• Exercise text:
━━━━━━
Natural gas pipelines being proposed in the North may never be built at this point if global energy consumers can instead import liquefied natural gas from other sources around the world at cheaper prices, experts say.

Natural gas pipelines being proposed in the North may never be built at this point if global energy consumers can instead import liquefied natural gas from other sources around the world at cheaper prices, experts say.

Projects like the Mackenzie pipeline in the Northwest Territories and the North Slope pipeline down the Alaska Highway have been in the planning stages for decades, with Mackenzie pipeline proponents waiting for regulatory approvals.

But Bill Gwozd, a gas analyst with Ziff Energy Group in Calgary, said those pipelines may have come too late to fend off competition from liquefied natural gas (LNG) being imported in specialized tankers from overseas.

"If you don't get on the ball and push the Mackenzie and Alaska [pipelines], the LNG developers will have the new gas landed already and you'd just be squeezed out," Gwozd said in an interview.

In Alaska, the state government is looking at a proposal from TransCanada Alaska Co. to start construction of the North Slope pipeline in 2012.

But proponents of a rival plan to build a gas liquefaction plant and a pipeline to Valdez are lobbying hard to have their plans considered.

The Yukon's head of oil and gas resources is worried that natural gas being produced in Alaska could be shipped anywhere as LNG without needing a pipeline, which would run through the Yukon if built.
━━━━━━
• Provided material:
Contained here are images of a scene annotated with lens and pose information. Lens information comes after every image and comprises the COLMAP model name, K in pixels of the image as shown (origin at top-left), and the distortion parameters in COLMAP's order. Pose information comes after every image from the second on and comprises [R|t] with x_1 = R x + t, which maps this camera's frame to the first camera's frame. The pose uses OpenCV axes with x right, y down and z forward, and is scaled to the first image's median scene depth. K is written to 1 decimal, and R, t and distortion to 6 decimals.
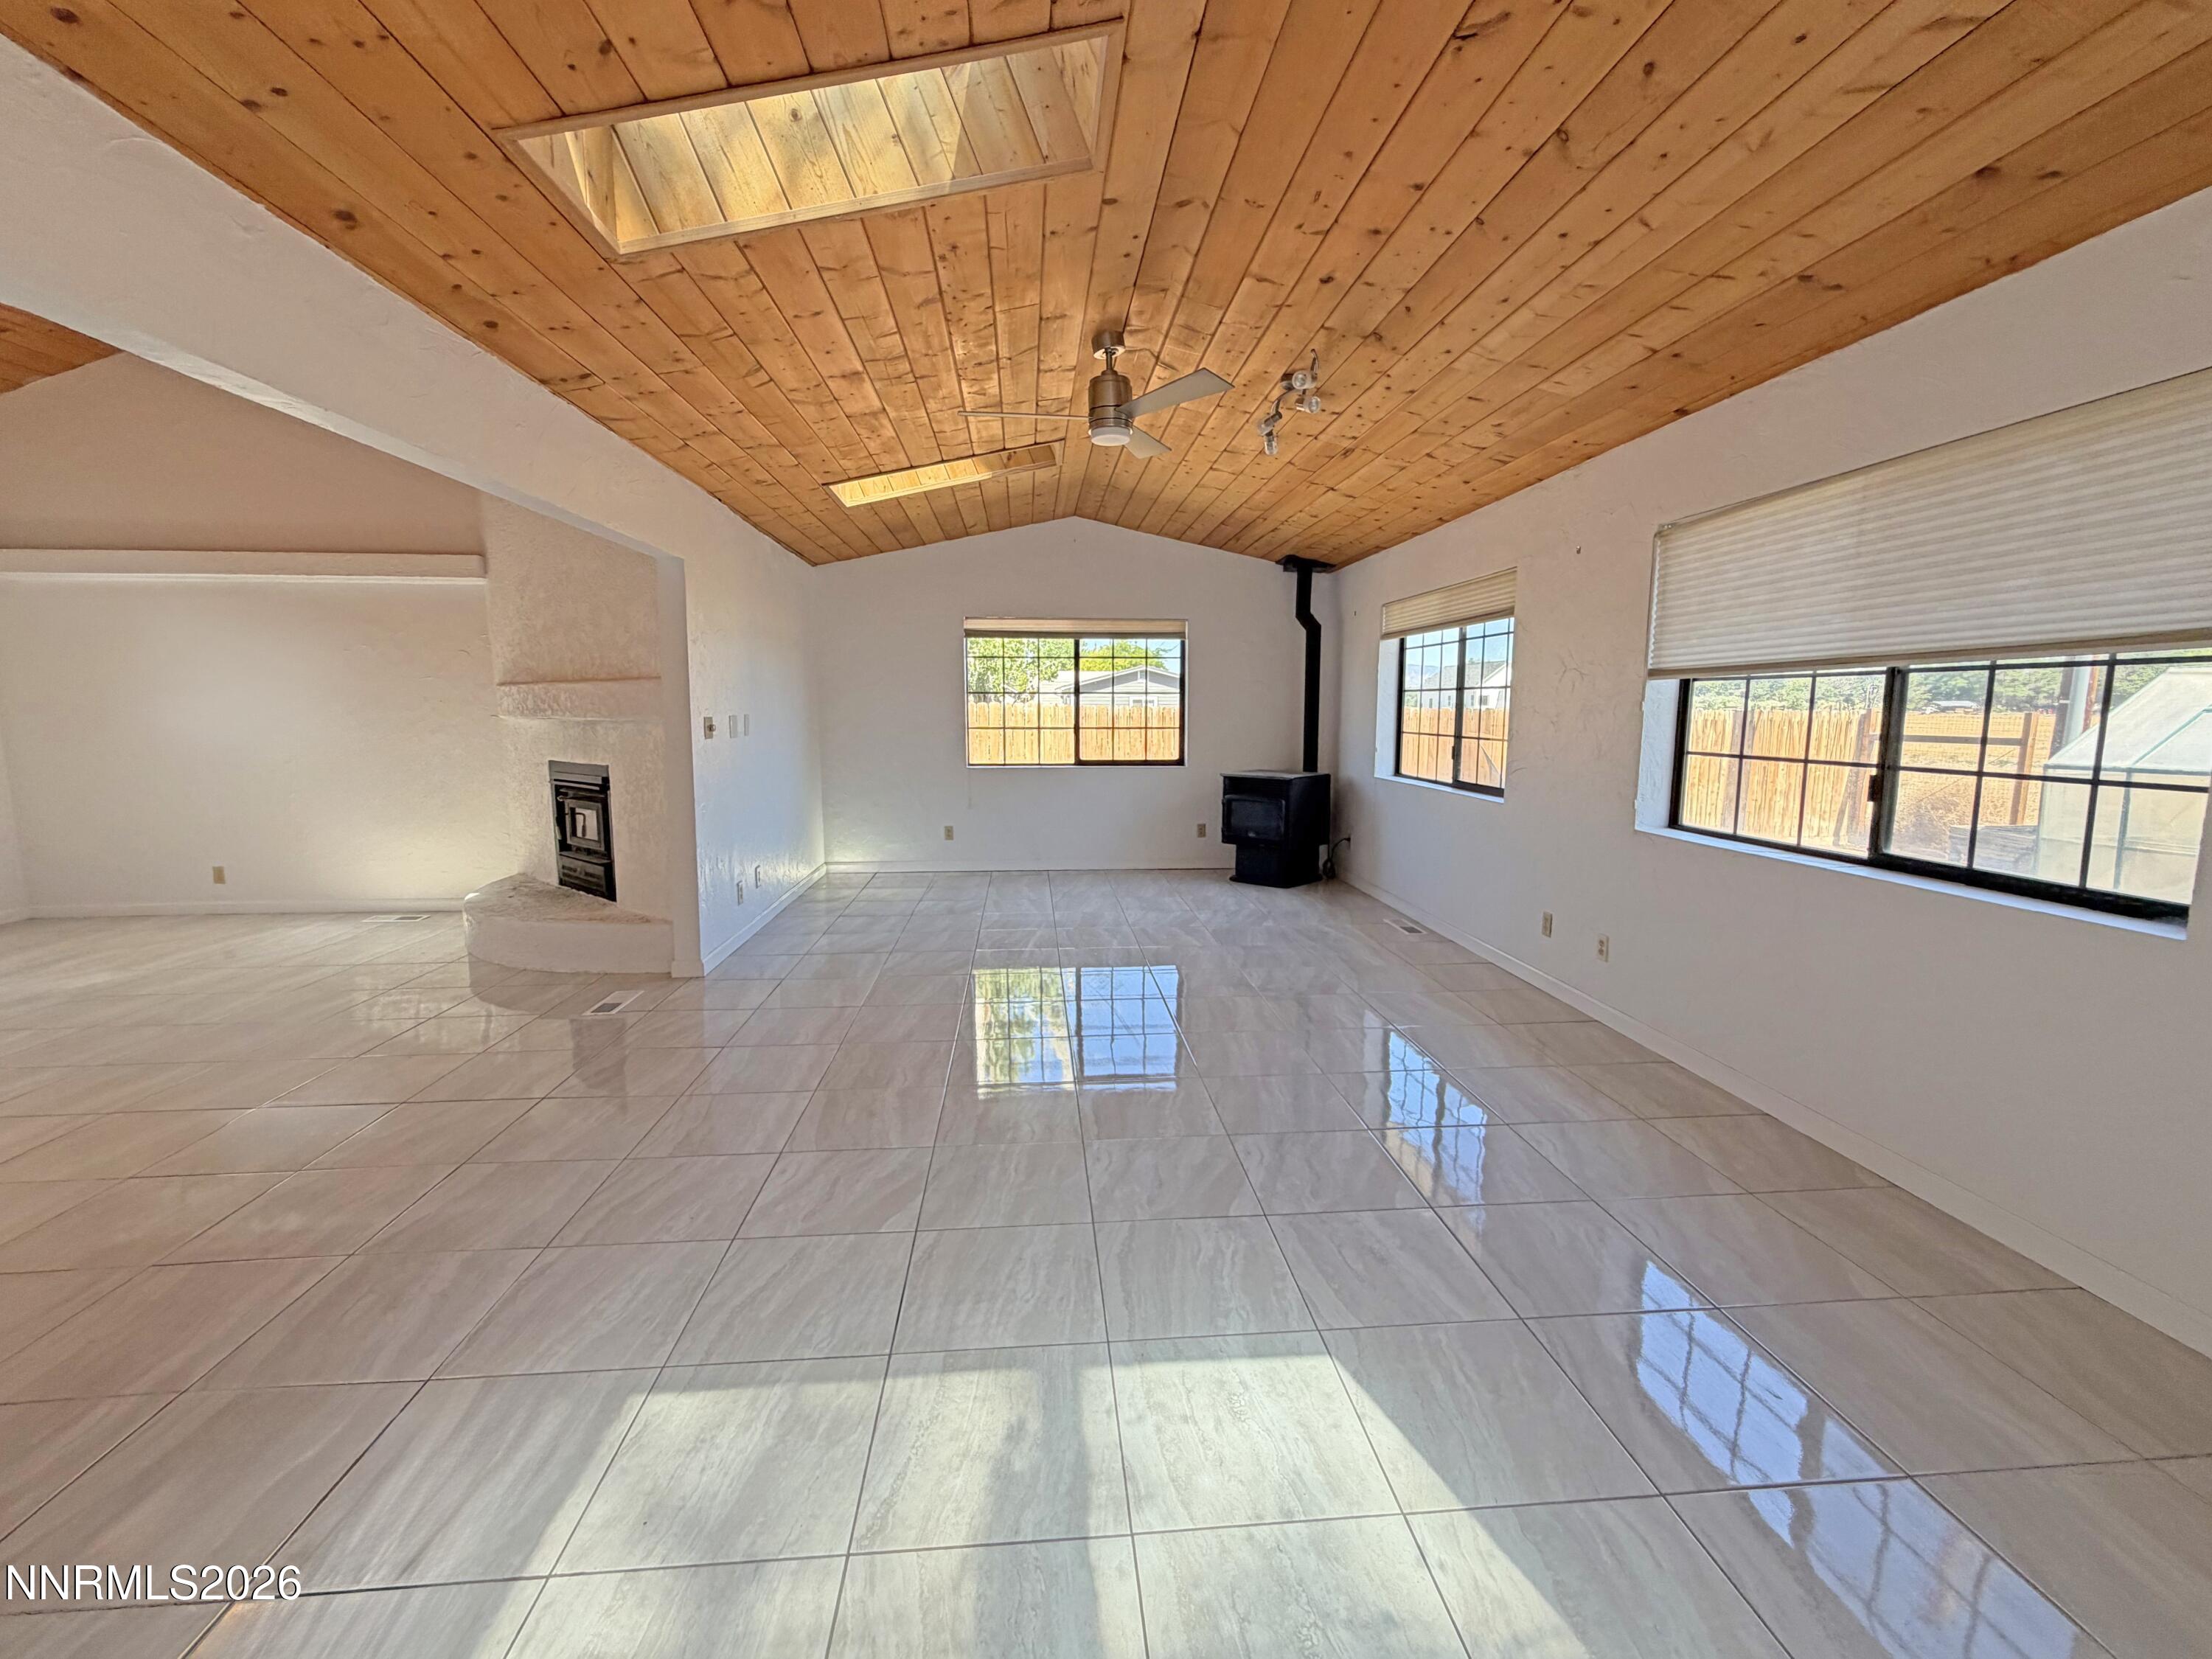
lens RADIAL K [[924.8, 0, 1111.5], [0, 924.8, 830.7], [0, 0, 1]] dist [-0.000817, 0.001109]
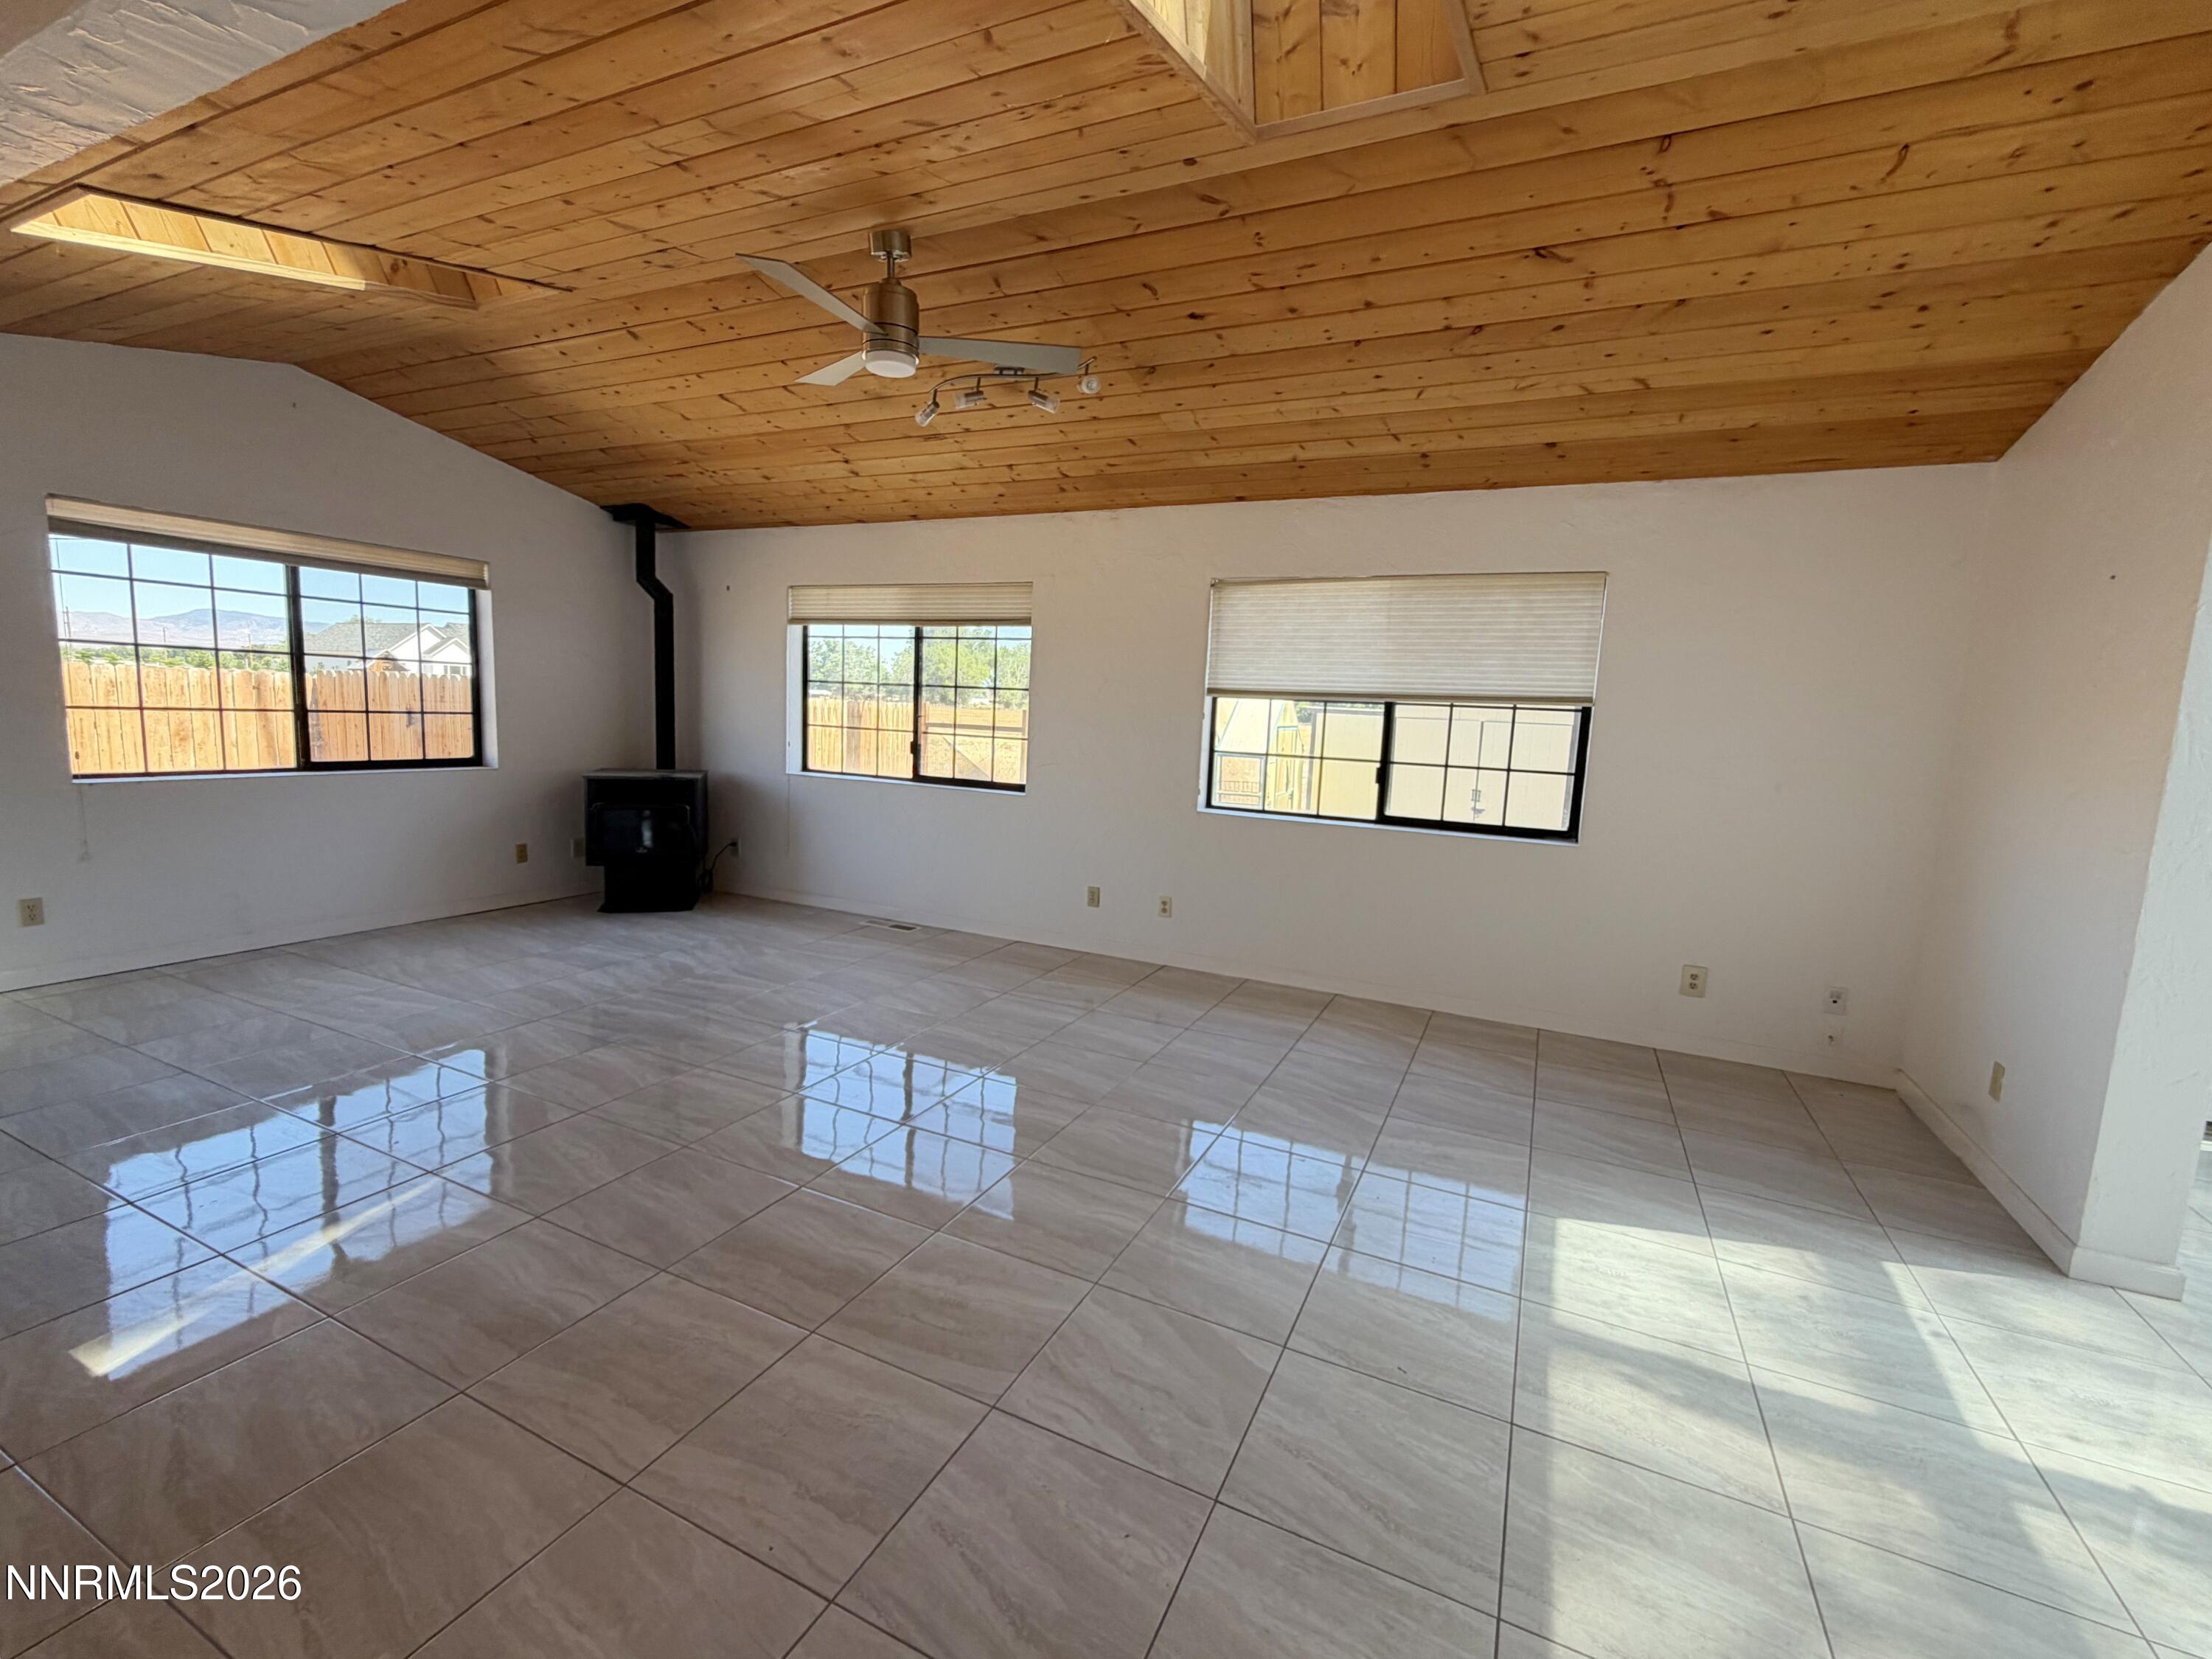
lens RADIAL K [[924.8, 0, 1140.4], [0, 924.8, 829.8], [0, 0, 1]] dist [-0.000817, 0.001109]
pose [[0.506592, -0.088648, 0.857617, -0.726066], [0.070600, 0.995625, 0.061210, -0.074196], [-0.859291, 0.029539, 0.510634, 0.505170]]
━━━━━━
• Work task 1: Rewrite the section of the northern gas pipeline article that begins at "Projects like the" and ends at "tankers from overseas.", using "ships" in place of "tankers".
• Work task 2: Write the next few paragraphs of the northern gas pipeline article, picking up after its last sentence.

• Response 1:
Projects like the Mackenzie pipeline in the Northwest Territories and the North Slope pipeline down the Alaska Highway have been in the planning stages for decades, with Mackenzie pipeline proponents waiting for regulatory approvals.

But Bill Gwozd, a gas analyst with Ziff Energy Group in Calgary, said those pipelines may have come too late to fend off competition from liquefied natural gas (LNG) being imported in specialized ships from overseas.

• Response 2:
"You have a window of opportunity in terms of developing any asset. So if you can bring natural gas here at a cheaper price than it's going to cost you to develop northern projects, of course they're at risk," said Brian Love, executive director of the oil and gas resources branch of the Energy, Mines and Resources Department.

"But one of the things that we're finding in terms of the Alaska project one of the issues, really is you can make a lot more money shipping Alaska gas over to the Far East than you can selling it in North America at current prices."

Love said gas exporters can fetch higher prices by selling natural gas in liquefied form directly to Asia and Europe, compared to North American prices.

Given the market for LNG, Love said a gas liquefaction plant in Alaska would be an alternative worth considering rather than having a multibillion-dollar pipeline.